Top of Dataset

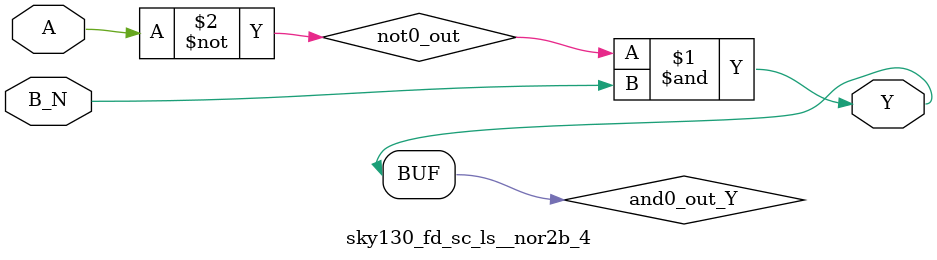
<source format=v>
/*
 * Copyright 2020 The SkyWater PDK Authors
 *
 * Licensed under the Apache License, Version 2.0 (the "License");
 * you may not use this file except in compliance with the License.
 * You may obtain a copy of the License at
 *
 *     https://www.apache.org/licenses/LICENSE-2.0
 *
 * Unless required by applicable law or agreed to in writing, software
 * distributed under the License is distributed on an "AS IS" BASIS,
 * WITHOUT WARRANTIES OR CONDITIONS OF ANY KIND, either express or implied.
 * See the License for the specific language governing permissions and
 * limitations under the License.
 *
 * SPDX-License-Identifier: Apache-2.0
*/


`ifndef SKY130_FD_SC_LS__NOR2B_4_FUNCTIONAL_V
`define SKY130_FD_SC_LS__NOR2B_4_FUNCTIONAL_V

/**
 * nor2b: 2-input NOR, first input inverted.
 *
 *        Y = !(A | B | C | !D)
 *
 * Verilog simulation functional model.
 */

`timescale 1ns / 1ps
`default_nettype none

`celldefine
module sky130_fd_sc_ls__nor2b_4 (
    Y  ,
    A  ,
    B_N
);

    // Module ports
    output Y  ;
    input  A  ;
    input  B_N;

    // Local signals
    wire not0_out  ;
    wire and0_out_Y;

    //  Name  Output      Other arguments
    not not0 (not0_out  , A              );
    and and0 (and0_out_Y, not0_out, B_N  );
    buf buf0 (Y         , and0_out_Y     );

endmodule
`endcelldefine

`default_nettype wire
`endif  // SKY130_FD_SC_LS__NOR2B_4_FUNCTIONAL_V

</source>
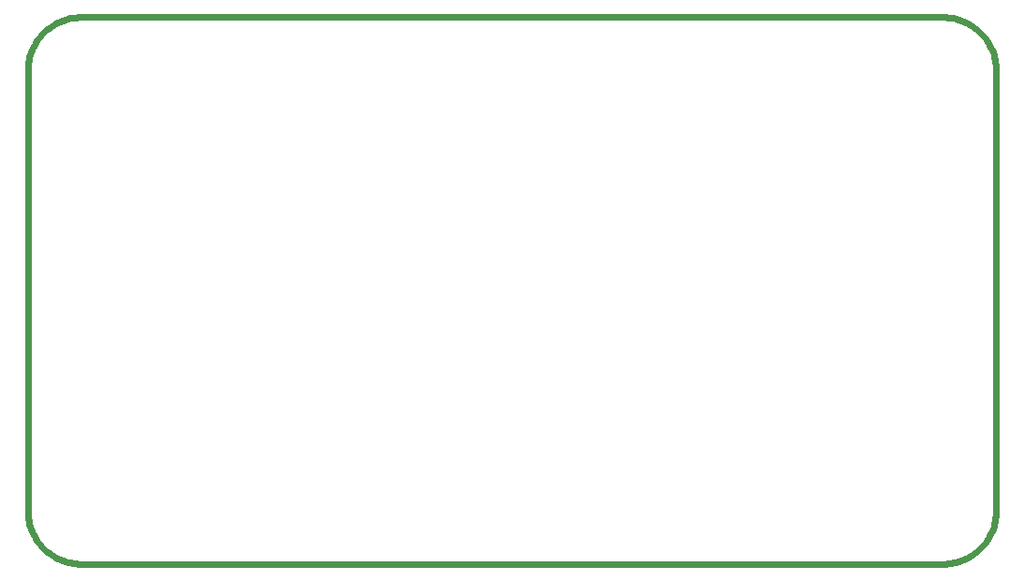
<source format=gbr>
%TF.GenerationSoftware,KiCad,Pcbnew,8.0.0*%
%TF.CreationDate,2024-03-19T15:36:10-05:00*%
%TF.ProjectId,NFCBuisnessV3,4e464342-7569-4736-9e65-737356332e6b,rev?*%
%TF.SameCoordinates,Original*%
%TF.FileFunction,Profile,NP*%
%FSLAX46Y46*%
G04 Gerber Fmt 4.6, Leading zero omitted, Abs format (unit mm)*
G04 Created by KiCad (PCBNEW 8.0.0) date 2024-03-19 15:36:10*
%MOMM*%
%LPD*%
G01*
G04 APERTURE LIST*
%TA.AperFunction,Profile*%
%ADD10C,0.611634*%
%TD*%
G04 APERTURE END LIST*
D10*
X189520940Y-65021720D02*
X189765648Y-65040328D01*
X190006798Y-65070971D01*
X190244087Y-65113346D01*
X190477213Y-65167152D01*
X190705873Y-65232084D01*
X190929764Y-65307840D01*
X191148583Y-65394118D01*
X191362027Y-65490614D01*
X191569795Y-65597026D01*
X191771582Y-65713052D01*
X191967087Y-65838387D01*
X192156006Y-65972731D01*
X192338037Y-66115779D01*
X192512876Y-66267230D01*
X192680222Y-66426779D01*
X192839772Y-66594126D01*
X192991222Y-66768966D01*
X193134270Y-66950997D01*
X193268613Y-67139917D01*
X193393949Y-67335422D01*
X193509974Y-67537210D01*
X193616386Y-67744978D01*
X193712882Y-67958423D01*
X193799160Y-68177243D01*
X193874916Y-68401135D01*
X193939848Y-68629796D01*
X193993653Y-68862923D01*
X194036029Y-69100213D01*
X194066672Y-69341365D01*
X194085280Y-69586074D01*
X194091550Y-69834038D01*
X194091550Y-109665978D01*
X194085280Y-109913941D01*
X194066672Y-110158649D01*
X194036029Y-110399799D01*
X193993653Y-110637089D01*
X193939848Y-110870214D01*
X193874916Y-111098874D01*
X193799160Y-111322765D01*
X193712882Y-111541584D01*
X193616386Y-111755029D01*
X193509974Y-111962796D01*
X193393949Y-112164583D01*
X193268613Y-112360088D01*
X193134270Y-112549007D01*
X192991222Y-112731038D01*
X192839772Y-112905878D01*
X192680222Y-113073224D01*
X192512876Y-113232773D01*
X192338037Y-113384223D01*
X192156006Y-113527271D01*
X191967087Y-113661615D01*
X191771582Y-113786950D01*
X191569795Y-113902975D01*
X191362027Y-114009387D01*
X191148583Y-114105884D01*
X190929764Y-114192161D01*
X190705873Y-114267918D01*
X190477213Y-114332850D01*
X190244087Y-114386655D01*
X190006798Y-114429030D01*
X189765648Y-114459673D01*
X189520940Y-114478281D01*
X189272977Y-114484551D01*
X111327031Y-114484551D01*
X111079067Y-114478281D01*
X110834359Y-114459673D01*
X110593208Y-114429030D01*
X110355918Y-114386655D01*
X110122791Y-114332850D01*
X109894131Y-114267918D01*
X109670240Y-114192161D01*
X109451421Y-114105884D01*
X109237976Y-114009387D01*
X109030208Y-113902975D01*
X108828420Y-113786950D01*
X108632915Y-113661615D01*
X108443996Y-113527271D01*
X108261965Y-113384223D01*
X108087125Y-113232773D01*
X107919779Y-113073224D01*
X107760229Y-112905878D01*
X107608779Y-112731038D01*
X107465731Y-112549007D01*
X107331387Y-112360088D01*
X107206052Y-112164583D01*
X107090026Y-111962796D01*
X106983614Y-111755029D01*
X106887118Y-111541584D01*
X106800840Y-111322765D01*
X106725084Y-111098874D01*
X106660152Y-110870214D01*
X106606347Y-110637089D01*
X106563971Y-110399799D01*
X106533328Y-110158649D01*
X106514720Y-109913941D01*
X106508450Y-109665978D01*
X106508450Y-69834038D01*
X106514720Y-69586074D01*
X106533328Y-69341365D01*
X106563971Y-69100213D01*
X106606347Y-68862923D01*
X106660152Y-68629796D01*
X106725084Y-68401135D01*
X106800840Y-68177243D01*
X106887118Y-67958423D01*
X106983614Y-67744978D01*
X107090026Y-67537210D01*
X107206052Y-67335422D01*
X107331387Y-67139917D01*
X107465731Y-66950997D01*
X107608779Y-66768966D01*
X107760229Y-66594126D01*
X107919779Y-66426779D01*
X108087125Y-66267230D01*
X108261965Y-66115779D01*
X108443996Y-65972731D01*
X108632915Y-65838387D01*
X108828420Y-65713052D01*
X109030208Y-65597026D01*
X109237976Y-65490614D01*
X109451421Y-65394118D01*
X109670240Y-65307840D01*
X109894131Y-65232084D01*
X110122791Y-65167152D01*
X110355918Y-65113346D01*
X110593208Y-65070971D01*
X110834359Y-65040328D01*
X111079067Y-65021720D01*
X111327031Y-65015450D01*
X189272977Y-65015450D01*
X189520940Y-65021720D01*
M02*

</source>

Bottom of Dataset

What the task requires :: From the records above, copy only the lines starting with the line that holds "X107090026Y-111962796D01*" and going on through the line that holds "X108261965Y-66115779D01*", exactly as written.

Response to this exercise ::
X107090026Y-111962796D01*
X106983614Y-111755029D01*
X106887118Y-111541584D01*
X106800840Y-111322765D01*
X106725084Y-111098874D01*
X106660152Y-110870214D01*
X106606347Y-110637089D01*
X106563971Y-110399799D01*
X106533328Y-110158649D01*
X106514720Y-109913941D01*
X106508450Y-109665978D01*
X106508450Y-69834038D01*
X106514720Y-69586074D01*
X106533328Y-69341365D01*
X106563971Y-69100213D01*
X106606347Y-68862923D01*
X106660152Y-68629796D01*
X106725084Y-68401135D01*
X106800840Y-68177243D01*
X106887118Y-67958423D01*
X106983614Y-67744978D01*
X107090026Y-67537210D01*
X107206052Y-67335422D01*
X107331387Y-67139917D01*
X107465731Y-66950997D01*
X107608779Y-66768966D01*
X107760229Y-66594126D01*
X107919779Y-66426779D01*
X108087125Y-66267230D01*
X108261965Y-66115779D01*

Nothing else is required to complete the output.